There are two kinds of communication: transactional and focused time.

  • Transactional communication sounds like “Can you bring me some water?” or “Can you switch out the laundry?” These are the necessary tasks that you need your partner to help with, but engaging in this transactional communication day in and day out can feel so exhausting.

Sound familiar? “Why doesn’t my partner just know what to help with?” “Why does he keep asking me what he can do to help instead of just looking around the room?”

  • Focused time is when you and your partner sit down (maybe once a day or once a week) for a short period of time and FOCUS on the relationship.  Talk to one another about the things that you can delegate to your partner indefinitely – maybe this looks like doing the dishes every night after dinner or making sure your water bottle is always full.

This focused time will not only help you communicate what you need to your partner, but will also allow for some bonding time between the two of you.

Speaking about bonding: Do we have to go on date nights to make things work?

Short answer: nope.

While date nights can be so important and lovely, you don’t have to stress that your relationship will fail if you don’t have 2 hours alone at a fancy restaurant every Friday.

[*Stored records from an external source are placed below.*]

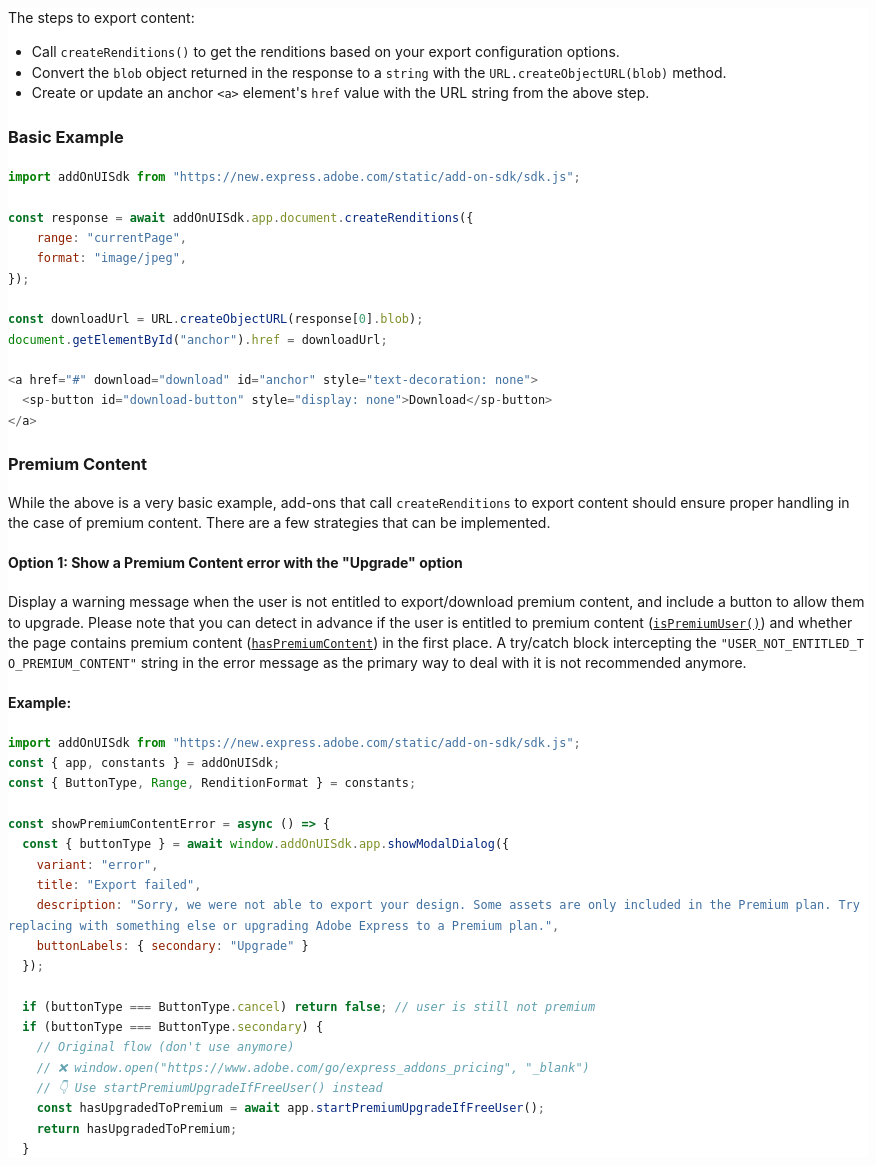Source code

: The steps to export content:

- Call `createRenditions()` to get the renditions based on your export configuration options.
- Convert the `blob` object returned in the response to a `string` with the `URL.createObjectURL(blob)` method.
- Create or update an anchor `<a>` element's `href` value with the URL string from the above step.

### Basic Example

```js
import addOnUISdk from "https://new.express.adobe.com/static/add-on-sdk/sdk.js";

const response = await addOnUISdk.app.document.createRenditions({
    range: "currentPage",
    format: "image/jpeg",
});

const downloadUrl = URL.createObjectURL(response[0].blob);
document.getElementById("anchor").href = downloadUrl; 

<a href="#" download="download" id="anchor" style="text-decoration: none">
  <sp-button id="download-button" style="display: none">Download</sp-button>
</a>
```

### Premium Content

While the above is a very basic example, add-ons that call `createRenditions` to export content should ensure proper handling in the case of premium content. There are a few strategies that can be implemented.

#### Option 1: Show a Premium Content error with the "Upgrade" option

Display a warning message when the user is not entitled to export/download premium content, and include a button to allow them to upgrade. Please note that you can detect in advance if the user is entitled to premium content ([`isPremiumUser()`](../../references/addonsdk/app-currentUser.md#isPremiumUser)) and whether the page contains premium content ([`hasPremiumContent`](../../references/addonsdk/app-document.md#pagemetadata)) in the first place. A try/catch block intercepting the `"USER_NOT_ENTITLED_TO_PREMIUM_CONTENT"` string in the error message as the primary way to deal with it is not recommended anymore.

#### Example:

```js
import addOnUISdk from "https://new.express.adobe.com/static/add-on-sdk/sdk.js";
const { app, constants } = addOnUISdk;
const { ButtonType, Range, RenditionFormat } = constants;

const showPremiumContentError = async () => {
  const { buttonType } = await window.addOnUISdk.app.showModalDialog({
    variant: "error",
    title: "Export failed",
    description: "Sorry, we were not able to export your design. Some assets are only included in the Premium plan. Try replacing with something else or upgrading Adobe Express to a Premium plan.", 
    buttonLabels: { secondary: "Upgrade" }
  });

  if (buttonType === ButtonType.cancel) return false; // user is still not premium
  if (buttonType === ButtonType.secondary) {
    // Original flow (don't use anymore)
    // ❌ window.open("https://www.adobe.com/go/express_addons_pricing", "_blank")
    // 👇 Use startPremiumUpgradeIfFreeUser() instead 
    const hasUpgradedToPremium = await app.startPremiumUpgradeIfFreeUser();
	return hasUpgradedToPremium;
  }
```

Finding time during your daily routine to connect is what it’s all about. Maybe it’s a sweet text to one another that you’re thinking of each other, or a quick but focused hug as your partner walks out the door.  Find these little glimmers of love to keep things going.

Can we talk about s*x?

So many couples get the green light from their gynecologist at 6 weeks postpartum and think they are going to be ready to go in the sack.

Wrong.

Sex after having a baby is going to be different. You might not be confident in your body, you might be more sensitive than before, you might just not have the energy to even think about sex. Or you may be so ready to be intimate with your partner but they aren’t quite there yet.

And that’s okay.

I highly recommend the book “Come As You Are” by Emily Nagoski – this book has some amazing and thought-provoking tips and facts about sex that really is helpful.

Take things slow. If hugging for 1 minute is all  you have in you right now, commincate that to your partner, let them know that you care for them and love them but that you’re mom-drive is in overdrive right now.

I miss our old relationship.

I know, you are missing your old life and this definitely includes your relationship with your partner.  It’s okay to grieve this – lean into that grief, talk about it with your partner and let them know that you are ready to move forward and see where this new stage in life will take you both.

That being said, I think it’s also important to point out that dads can struggle too.  If your partner is having a tough time and you think they could use some support, reach out to a local therapist or find more resources on Postpartum Support International’s website.

 

So tell me, mama, what other things pop up for you and your partner now that baby is in the mix?